The “preemption clause” establishes as an area of exclusive federal concern the subject of every state law that “relates to” a Plan. The “saving clause” returns to the State the power to enforce state laws which “regulate insurance,” except as provided in the “deemer clause,” under which a Plan may not be “deemed” an insurer for the purpose of state laws “purporting to regulate” insurance companies or contracts. The 2nd Circuit held that the need for uniformity in the administration of ERISA Plans in every jurisdiction is not a “novel, avoidable, or dispositive concern.” It is the inevitable result of the congressional decision to “save” local insurance regulation from preemption. It held that Wurtz controls and ERISA does not preempt § 5-335.
Lastly, the 2nd Circuit held that the fact that the Plan required Connecticut law to construe the Plan was not controlling. Although choice-of-law provisions are generally enforceable, the court held that Connecticut law was not applicable to the specific question posed by this appeal – whether Aetna could reduce benefits by the net recovery of the beneficiary. It held that § 5-335 did not fall under the express terms of the Plan’s choice-of-law provision, because the choice-of-law provision in the Plan referred only to how the Plan is “construed”, and § 5-335 does not modify how Plans are “construed.” Instead, the statute is a “limitation of reimbursement and subrogation claims.” It provides a rule to which all contracts between an insurer and an insured must adhere, and says nothing about the construction of the language in a Plan.
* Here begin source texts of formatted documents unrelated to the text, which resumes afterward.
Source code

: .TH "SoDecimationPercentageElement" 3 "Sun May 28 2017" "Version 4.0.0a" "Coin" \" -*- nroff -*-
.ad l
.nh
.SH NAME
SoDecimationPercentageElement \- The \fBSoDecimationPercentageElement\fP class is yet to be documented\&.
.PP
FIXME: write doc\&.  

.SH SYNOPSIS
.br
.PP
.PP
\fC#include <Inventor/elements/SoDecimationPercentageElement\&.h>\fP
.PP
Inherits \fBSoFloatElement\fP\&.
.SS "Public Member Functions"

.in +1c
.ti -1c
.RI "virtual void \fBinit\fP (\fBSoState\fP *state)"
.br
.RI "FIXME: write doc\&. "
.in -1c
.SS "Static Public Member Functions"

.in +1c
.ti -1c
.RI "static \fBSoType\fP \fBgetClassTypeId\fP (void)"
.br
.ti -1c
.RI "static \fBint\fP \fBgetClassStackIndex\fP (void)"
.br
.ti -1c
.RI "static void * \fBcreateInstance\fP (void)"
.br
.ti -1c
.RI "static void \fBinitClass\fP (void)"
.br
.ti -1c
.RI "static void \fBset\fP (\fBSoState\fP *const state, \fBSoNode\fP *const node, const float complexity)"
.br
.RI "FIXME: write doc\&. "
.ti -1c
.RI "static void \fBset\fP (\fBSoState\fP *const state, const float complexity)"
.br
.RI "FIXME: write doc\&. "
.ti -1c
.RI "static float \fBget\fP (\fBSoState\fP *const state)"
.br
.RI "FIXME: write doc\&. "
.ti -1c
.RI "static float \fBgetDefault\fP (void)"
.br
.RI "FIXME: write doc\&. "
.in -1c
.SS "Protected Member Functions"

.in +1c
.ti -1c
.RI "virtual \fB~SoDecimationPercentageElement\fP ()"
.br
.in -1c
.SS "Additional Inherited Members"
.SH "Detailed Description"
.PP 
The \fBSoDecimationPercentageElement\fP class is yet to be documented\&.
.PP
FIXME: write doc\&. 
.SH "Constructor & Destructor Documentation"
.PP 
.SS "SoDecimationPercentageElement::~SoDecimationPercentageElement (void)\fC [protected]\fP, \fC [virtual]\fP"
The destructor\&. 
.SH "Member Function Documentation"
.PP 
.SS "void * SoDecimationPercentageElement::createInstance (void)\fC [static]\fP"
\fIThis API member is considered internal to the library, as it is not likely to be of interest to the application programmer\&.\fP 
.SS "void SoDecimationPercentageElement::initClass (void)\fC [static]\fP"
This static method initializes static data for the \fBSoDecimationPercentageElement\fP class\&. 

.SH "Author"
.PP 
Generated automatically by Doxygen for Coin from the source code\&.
The court justified its strained interpretation by suggesting that Aetna’s position that any law resulting in a change in a Plan participant’s benefit level necessarily “construes” that Plan stretches the definition of “construe” to the breaking point. They further justified the decision with the irrelevant consideration that “Aetna can hardly be ‘surprised’ by the emergence of § 5-335 in its dispute with a New York resident who settled a personal injury claim arising in New York.” The court recognized that:
Aetna’s concern that administrative burdens involved in becoming familiar with the anti-subrogation laws of each state, we do not deal here with a local business tripped up by an unusual law from another state on an obscure topic. Aetna is a well-established and sophisticated insurer that operates nationwide, is subject to varying state laws in other aspects of its business, and cannot but be aware that anti-subrogation laws are a subject of division among the states.
In short, the plaintiff-friendly 2nd Circuit weakened ERISA because it felt that (1) the need for uniformity in the administration of ERISA Plans in every jurisdiction is not a “novel, avoidable, or dispositive concern”, and (2) Aetna shouldn’t be “surprised” that New York had an anti-subrogation statute. Neither justification appears to be legitimate given the Congressional intent behind ERISA’s preemption provision, which was intended to establish a uniform administrative scheme which provides a set of standard procedures to guide processing of claims and disbursement of benefits. A uniform administrative scheme serves to minimize administrative and financial burdens by avoiding the need to tailor Plans to the peculiarities of the law of each state. It remains to be seen if this questionable decision is appealed to the U.S. Supreme Court.